## Task to complete
Write out, word for word, every line in the data below from the one containing "vfov_deg: 73.9" to the one containing "f_number: 1.88", both of them included.

## Data shown
BEGIN

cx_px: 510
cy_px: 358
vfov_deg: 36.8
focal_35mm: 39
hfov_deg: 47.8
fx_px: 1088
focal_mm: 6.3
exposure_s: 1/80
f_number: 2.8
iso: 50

END
BEGIN

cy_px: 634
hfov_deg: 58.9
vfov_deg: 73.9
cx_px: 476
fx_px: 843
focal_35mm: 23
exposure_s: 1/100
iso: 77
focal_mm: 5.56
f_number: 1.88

END

## Task answer
vfov_deg: 73.9
cx_px: 476
fx_px: 843
focal_35mm: 23
exposure_s: 1/100
iso: 77
focal_mm: 5.56
f_number: 1.88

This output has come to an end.